| Work to complete |
Copy out every line of the data below word for word, keeping the original order and line breaks.

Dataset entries
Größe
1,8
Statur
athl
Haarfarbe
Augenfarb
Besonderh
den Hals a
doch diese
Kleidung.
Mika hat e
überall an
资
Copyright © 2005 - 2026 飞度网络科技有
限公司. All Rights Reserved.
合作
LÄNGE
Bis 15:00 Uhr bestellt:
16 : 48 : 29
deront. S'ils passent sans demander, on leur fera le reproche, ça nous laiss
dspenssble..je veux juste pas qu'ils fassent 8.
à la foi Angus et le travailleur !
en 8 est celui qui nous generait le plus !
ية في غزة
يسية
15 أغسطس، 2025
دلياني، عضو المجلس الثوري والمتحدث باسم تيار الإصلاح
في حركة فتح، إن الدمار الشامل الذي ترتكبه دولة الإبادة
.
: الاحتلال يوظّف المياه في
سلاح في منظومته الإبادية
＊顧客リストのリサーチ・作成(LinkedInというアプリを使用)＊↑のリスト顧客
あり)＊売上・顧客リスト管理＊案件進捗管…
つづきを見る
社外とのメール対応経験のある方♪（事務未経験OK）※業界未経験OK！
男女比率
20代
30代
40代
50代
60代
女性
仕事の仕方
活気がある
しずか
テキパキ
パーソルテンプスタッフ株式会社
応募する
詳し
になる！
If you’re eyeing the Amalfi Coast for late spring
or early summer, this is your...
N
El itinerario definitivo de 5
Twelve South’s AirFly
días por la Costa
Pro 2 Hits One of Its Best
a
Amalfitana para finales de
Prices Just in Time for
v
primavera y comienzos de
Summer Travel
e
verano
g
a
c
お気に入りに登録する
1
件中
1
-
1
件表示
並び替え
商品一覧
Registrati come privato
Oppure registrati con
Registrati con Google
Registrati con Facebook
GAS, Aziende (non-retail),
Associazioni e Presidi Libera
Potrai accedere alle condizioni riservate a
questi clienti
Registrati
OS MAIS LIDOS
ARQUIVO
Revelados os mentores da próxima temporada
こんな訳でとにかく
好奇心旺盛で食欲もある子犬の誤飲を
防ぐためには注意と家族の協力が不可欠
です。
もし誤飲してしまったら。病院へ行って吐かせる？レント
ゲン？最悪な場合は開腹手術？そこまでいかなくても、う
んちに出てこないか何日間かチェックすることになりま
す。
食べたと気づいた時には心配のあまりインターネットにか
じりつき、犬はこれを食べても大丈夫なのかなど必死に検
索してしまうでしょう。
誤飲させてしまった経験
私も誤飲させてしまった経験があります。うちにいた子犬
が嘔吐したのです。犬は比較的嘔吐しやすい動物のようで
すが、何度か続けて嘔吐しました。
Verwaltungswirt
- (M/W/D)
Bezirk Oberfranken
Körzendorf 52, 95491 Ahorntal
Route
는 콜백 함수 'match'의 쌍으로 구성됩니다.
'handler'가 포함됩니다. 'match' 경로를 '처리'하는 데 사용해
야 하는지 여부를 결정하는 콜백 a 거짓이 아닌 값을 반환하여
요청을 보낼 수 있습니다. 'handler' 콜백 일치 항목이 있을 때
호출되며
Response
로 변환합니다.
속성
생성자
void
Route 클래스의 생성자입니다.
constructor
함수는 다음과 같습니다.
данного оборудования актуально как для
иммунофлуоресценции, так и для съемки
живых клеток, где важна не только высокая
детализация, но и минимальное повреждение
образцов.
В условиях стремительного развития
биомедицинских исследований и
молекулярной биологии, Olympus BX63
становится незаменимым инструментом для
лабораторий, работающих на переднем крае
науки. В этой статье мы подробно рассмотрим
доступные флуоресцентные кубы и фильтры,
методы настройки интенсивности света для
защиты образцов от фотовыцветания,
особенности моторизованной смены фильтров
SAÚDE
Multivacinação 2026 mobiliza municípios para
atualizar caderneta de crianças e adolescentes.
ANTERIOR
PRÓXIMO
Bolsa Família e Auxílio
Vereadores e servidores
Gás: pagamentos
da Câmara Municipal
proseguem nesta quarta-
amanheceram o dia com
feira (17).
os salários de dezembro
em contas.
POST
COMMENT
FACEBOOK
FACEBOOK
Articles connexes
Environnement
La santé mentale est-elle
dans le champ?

| The answer |
Größe
1,8
Statur
athl
Haarfarbe
Augenfarb
Besonderh
den Hals a
doch diese
Kleidung.
Mika hat e
überall an
资
Copyright © 2005 - 2026 飞度网络科技有
限公司. All Rights Reserved.
合作
LÄNGE
Bis 15:00 Uhr bestellt:
16 : 48 : 29
deront. S'ils passent sans demander, on leur fera le reproche, ça nous laiss
dspenssble..je veux juste pas qu'ils fassent 8.
à la foi Angus et le travailleur !
en 8 est celui qui nous generait le plus !
ية في غزة
يسية
15 أغسطس، 2025
دلياني، عضو المجلس الثوري والمتحدث باسم تيار الإصلاح
في حركة فتح، إن الدمار الشامل الذي ترتكبه دولة الإبادة
.
: الاحتلال يوظّف المياه في
سلاح في منظومته الإبادية
＊顧客リストのリサーチ・作成(LinkedInというアプリを使用)＊↑のリスト顧客
あり)＊売上・顧客リスト管理＊案件進捗管…
つづきを見る
社外とのメール対応経験のある方♪（事務未経験OK）※業界未経験OK！
男女比率
20代
30代
40代
50代
60代
女性
仕事の仕方
活気がある
しずか
テキパキ
パーソルテンプスタッフ株式会社
応募する
詳し
になる！
If you’re eyeing the Amalfi Coast for late spring
or early summer, this is your...
N
El itinerario definitivo de 5
Twelve South’s AirFly
días por la Costa
Pro 2 Hits One of Its Best
a
Amalfitana para finales de
Prices Just in Time for
v
primavera y comienzos de
Summer Travel
e
verano
g
a
c
お気に入りに登録する
1
件中
1
-
1
件表示
並び替え
商品一覧
Registrati come privato
Oppure registrati con
Registrati con Google
Registrati con Facebook
GAS, Aziende (non-retail),
Associazioni e Presidi Libera
Potrai accedere alle condizioni riservate a
questi clienti
Registrati
OS MAIS LIDOS
ARQUIVO
Revelados os mentores da próxima temporada
こんな訳でとにかく
好奇心旺盛で食欲もある子犬の誤飲を
防ぐためには注意と家族の協力が不可欠
です。
もし誤飲してしまったら。病院へ行って吐かせる？レント
ゲン？最悪な場合は開腹手術？そこまでいかなくても、う
んちに出てこないか何日間かチェックすることになりま
す。
食べたと気づいた時には心配のあまりインターネットにか
じりつき、犬はこれを食べても大丈夫なのかなど必死に検
索してしまうでしょう。
誤飲させてしまった経験
私も誤飲させてしまった経験があります。うちにいた子犬
が嘔吐したのです。犬は比較的嘔吐しやすい動物のようで
すが、何度か続けて嘔吐しました。
Verwaltungswirt
- (M/W/D)
Bezirk Oberfranken
Körzendorf 52, 95491 Ahorntal
Route
는 콜백 함수 'match'의 쌍으로 구성됩니다.
'handler'가 포함됩니다. 'match' 경로를 '처리'하는 데 사용해
야 하는지 여부를 결정하는 콜백 a 거짓이 아닌 값을 반환하여
요청을 보낼 수 있습니다. 'handler' 콜백 일치 항목이 있을 때
호출되며
Response
로 변환합니다.
속성
생성자
void
Route 클래스의 생성자입니다.
constructor
함수는 다음과 같습니다.
данного оборудования актуально как для
иммунофлуоресценции, так и для съемки
живых клеток, где важна не только высокая
детализация, но и минимальное повреждение
образцов.
В условиях стремительного развития
биомедицинских исследований и
молекулярной биологии, Olympus BX63
становится незаменимым инструментом для
лабораторий, работающих на переднем крае
науки. В этой статье мы подробно рассмотрим
доступные флуоресцентные кубы и фильтры,
методы настройки интенсивности света для
защиты образцов от фотовыцветания,
особенности моторизованной смены фильтров
SAÚDE
Multivacinação 2026 mobiliza municípios para
atualizar caderneta de crianças e adolescentes.
ANTERIOR
PRÓXIMO
Bolsa Família e Auxílio
Vereadores e servidores
Gás: pagamentos
da Câmara Municipal
proseguem nesta quarta-
amanheceram o dia com
feira (17).
os salários de dezembro
em contas.
POST
COMMENT
FACEBOOK
FACEBOOK
Articles connexes
Environnement
La santé mentale est-elle
dans le champ?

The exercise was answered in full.